===== TEXTE PROPOSÉ =====

Monsieur le Président,
Mesdames et Messieurs,
C'est avec plaisir que je me retrouve parmi vous pour cette rencontre désormais traditionnelle qui nous permet de faire le point sur l'année écoulée et de dessiner les perspectives pour le futur.
Les aléas du calendrier parlementaire m'avaient empêché, il y a un an, d'être présent physiquement pour clôturer vos travaux. Je tenais donc tout particulièrement à être parmi vous aujourd'hui, d'autant que le thème que vous avez choisi comme fil conducteur, le rôle du promoteur et de la promotion immobilière dans la fabrication de la ville, est au coeur de l'actualité et s'articule parfaitement avec les réflexions du Gouvernement et avec les réformes en cours, en particulier la loi relative à la solidarité et au renouvellement urbains.
Avec ce texte, nous abordons en effet une nouvelle étape dans le programme que le Gouvernement s'était fixé, et que j'ai déjà eu l'occasion de vous présenter lors de nos rencontres précédentes.
La première phase a consisté à redéfinir les fondements d'une offre de logements qui soit à la fois :
- suffisante pour répondre aux besoins de nos concitoyens,
- équilibrée et diversifiée pour offrir une certaine liberté de choix,
- assortie de mécanismes de sécurité et de solvabilisation pour s'adapter à la mobilité croissante, et parfois la précarité, qui marquent les situations personnelles et professionnelles,
- pérenne pour offrir aux acteurs, élus, professionnels, associations, la visibilité nécessaire pour engager des projets,
- et enfin, de qualité, ce qui suppose une amélioration et une adaptation permanente du parc existant.
Je ne détaillerai pas -ce serait trop long- les mesures budgétaires, fiscales, règlementaires, contractuelles correspondant à ces différents objectifs, et je n'en dresserai pas non plus un bilan, ne serait-ce que parce que nombre d'entre elles sont en phase de montée en régime, et nous en escomptons bien dans l'avenir des résultats encore supérieurs à ceux que nous pouvons déjà enregistrer aujourd'hui.
Mais je ferai, comme vous, le constat global que, pour la deuxième année consécutive, l'immobilier et le bâtiment sont des moteurs de la croissance économique dans notre pays, avec une progression de l'ordre de 12% en 2 ans. Et réciproquement, les bonnes performances de l'économie nourrissent la confiance de nos concitoyens, cette confiance qui -vous l'avez dit- est si importante pour la bonne tenue du secteur immobilier. J'ajouterai que les mesures fiscales très importantes prises il y a quelques mois -baisse de la TVA sur les travaux dans l'ancien, baisse des droits de mutation- s'ajoutant au dispositif d'amortissement locatif que vous connaissez bien, constituent un signal important de nature à alimenter cette confiance, cet attachement à la pierre que vous évoquiez : en effet cela aboutit en pratique à inverser la tendance qui prévalait depuis des années, voire des décennies et qui faisait de l'immobilier l'un des biens les plus taxés (car sans doute facile à identifier).

===== ENTRÉES FOURNIES =====

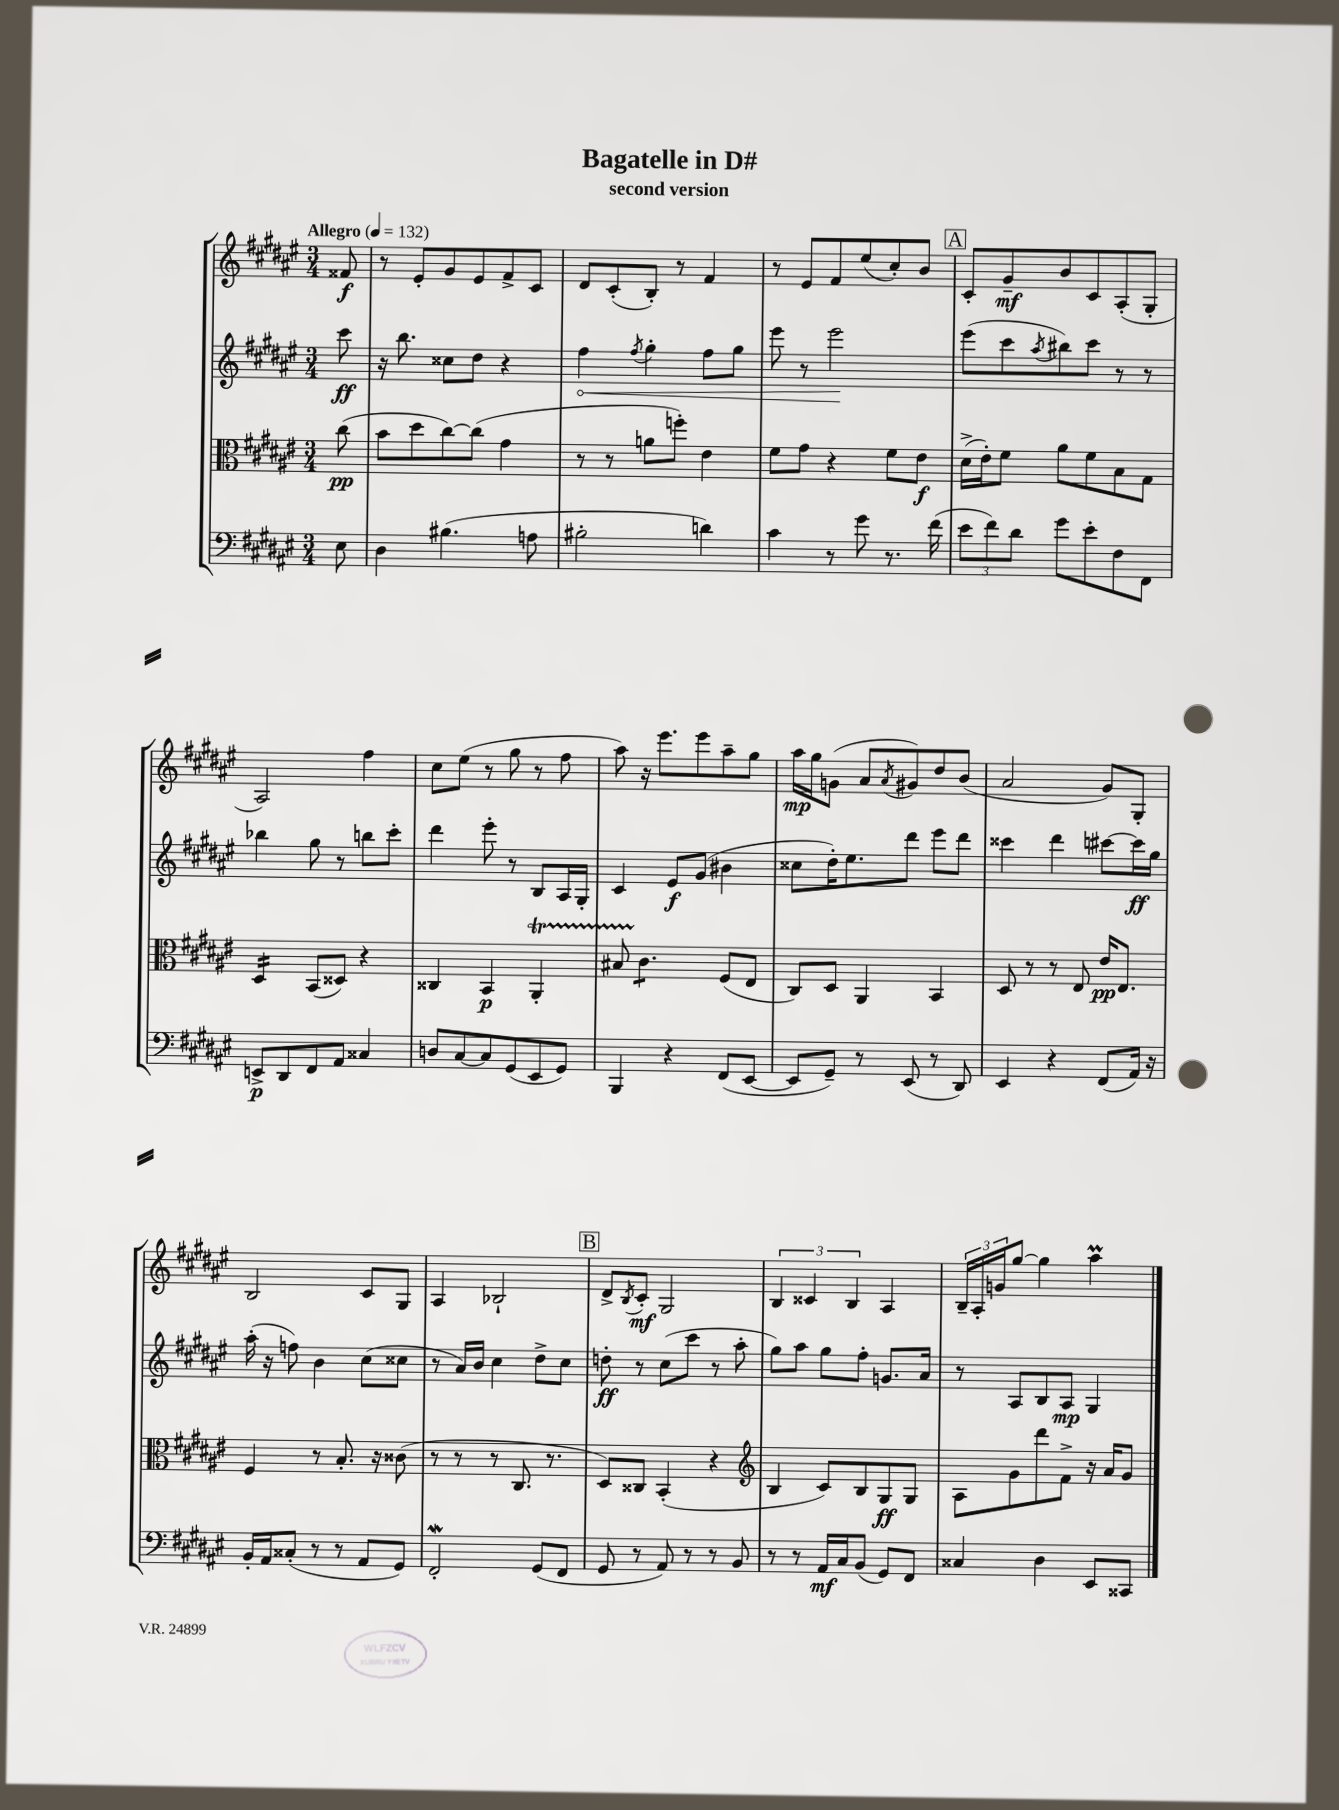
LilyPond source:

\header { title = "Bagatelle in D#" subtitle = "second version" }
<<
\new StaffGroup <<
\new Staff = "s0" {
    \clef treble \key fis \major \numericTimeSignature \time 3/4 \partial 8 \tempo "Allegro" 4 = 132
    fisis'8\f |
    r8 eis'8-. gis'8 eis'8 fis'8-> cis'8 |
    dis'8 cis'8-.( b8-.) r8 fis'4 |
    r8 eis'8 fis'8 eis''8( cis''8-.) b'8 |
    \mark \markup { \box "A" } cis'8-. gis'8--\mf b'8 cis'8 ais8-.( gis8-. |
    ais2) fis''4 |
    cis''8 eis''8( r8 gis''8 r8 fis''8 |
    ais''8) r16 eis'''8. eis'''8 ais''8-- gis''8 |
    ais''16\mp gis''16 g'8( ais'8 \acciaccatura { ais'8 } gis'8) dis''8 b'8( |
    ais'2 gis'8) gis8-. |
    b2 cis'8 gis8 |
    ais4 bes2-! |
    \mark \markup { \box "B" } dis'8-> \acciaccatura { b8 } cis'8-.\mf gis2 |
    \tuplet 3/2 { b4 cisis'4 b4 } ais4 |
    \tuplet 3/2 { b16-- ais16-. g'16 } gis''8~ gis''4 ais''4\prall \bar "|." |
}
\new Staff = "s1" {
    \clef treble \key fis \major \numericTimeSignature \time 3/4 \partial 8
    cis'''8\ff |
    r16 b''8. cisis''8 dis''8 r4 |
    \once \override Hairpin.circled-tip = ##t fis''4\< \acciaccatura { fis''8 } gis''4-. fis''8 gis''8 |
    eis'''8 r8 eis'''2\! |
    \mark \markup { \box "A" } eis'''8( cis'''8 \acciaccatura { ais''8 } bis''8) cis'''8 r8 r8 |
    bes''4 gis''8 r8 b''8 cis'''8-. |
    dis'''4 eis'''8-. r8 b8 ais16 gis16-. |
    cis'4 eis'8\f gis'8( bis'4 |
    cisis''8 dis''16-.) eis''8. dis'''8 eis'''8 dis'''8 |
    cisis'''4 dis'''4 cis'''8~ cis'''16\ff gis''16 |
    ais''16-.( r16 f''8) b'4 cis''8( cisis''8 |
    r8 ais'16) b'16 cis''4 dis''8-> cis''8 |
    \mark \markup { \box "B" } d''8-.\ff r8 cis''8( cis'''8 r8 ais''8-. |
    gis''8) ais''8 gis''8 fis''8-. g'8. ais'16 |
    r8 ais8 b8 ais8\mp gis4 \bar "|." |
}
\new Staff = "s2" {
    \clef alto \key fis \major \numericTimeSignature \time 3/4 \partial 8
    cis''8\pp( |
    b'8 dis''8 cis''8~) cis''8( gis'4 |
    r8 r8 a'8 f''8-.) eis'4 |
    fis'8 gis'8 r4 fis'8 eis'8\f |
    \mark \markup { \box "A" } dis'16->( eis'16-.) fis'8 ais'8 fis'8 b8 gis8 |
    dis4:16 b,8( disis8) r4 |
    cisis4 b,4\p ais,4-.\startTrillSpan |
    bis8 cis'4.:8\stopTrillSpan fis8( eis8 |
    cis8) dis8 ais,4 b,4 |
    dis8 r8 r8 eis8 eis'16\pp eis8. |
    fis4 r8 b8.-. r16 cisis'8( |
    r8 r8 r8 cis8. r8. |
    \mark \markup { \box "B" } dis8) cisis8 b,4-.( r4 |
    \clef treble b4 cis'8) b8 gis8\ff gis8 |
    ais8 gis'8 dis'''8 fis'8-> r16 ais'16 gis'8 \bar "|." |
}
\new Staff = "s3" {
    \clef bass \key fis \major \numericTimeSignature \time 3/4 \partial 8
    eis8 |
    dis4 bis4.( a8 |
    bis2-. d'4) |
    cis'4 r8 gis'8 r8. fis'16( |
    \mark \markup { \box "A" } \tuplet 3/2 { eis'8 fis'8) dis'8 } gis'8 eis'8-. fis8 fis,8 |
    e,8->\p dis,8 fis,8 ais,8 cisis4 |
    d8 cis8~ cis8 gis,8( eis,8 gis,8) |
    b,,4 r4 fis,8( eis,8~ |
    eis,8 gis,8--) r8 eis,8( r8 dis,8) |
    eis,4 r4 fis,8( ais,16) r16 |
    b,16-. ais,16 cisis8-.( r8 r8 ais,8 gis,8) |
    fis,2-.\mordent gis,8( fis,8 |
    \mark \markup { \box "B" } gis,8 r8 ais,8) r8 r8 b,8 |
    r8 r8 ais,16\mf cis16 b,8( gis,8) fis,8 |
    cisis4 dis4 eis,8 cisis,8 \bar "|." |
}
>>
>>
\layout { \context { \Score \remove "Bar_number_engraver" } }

=====

*PROBLÈME À RÉSOUDRE:*
Pouvez-vous reprendre mot pour mot, dans le texte proposé, le passage situé entre « Avec ce texte, nous » et « nos rencontres précédentes. », ces deux bornes incluses ?

*PROBLÈME RÉSOLU:*
Avec ce texte, nous abordons en effet une nouvelle étape dans le programme que le Gouvernement s'était fixé, et que j'ai déjà eu l'occasion de vous présenter lors de nos rencontres précédentes.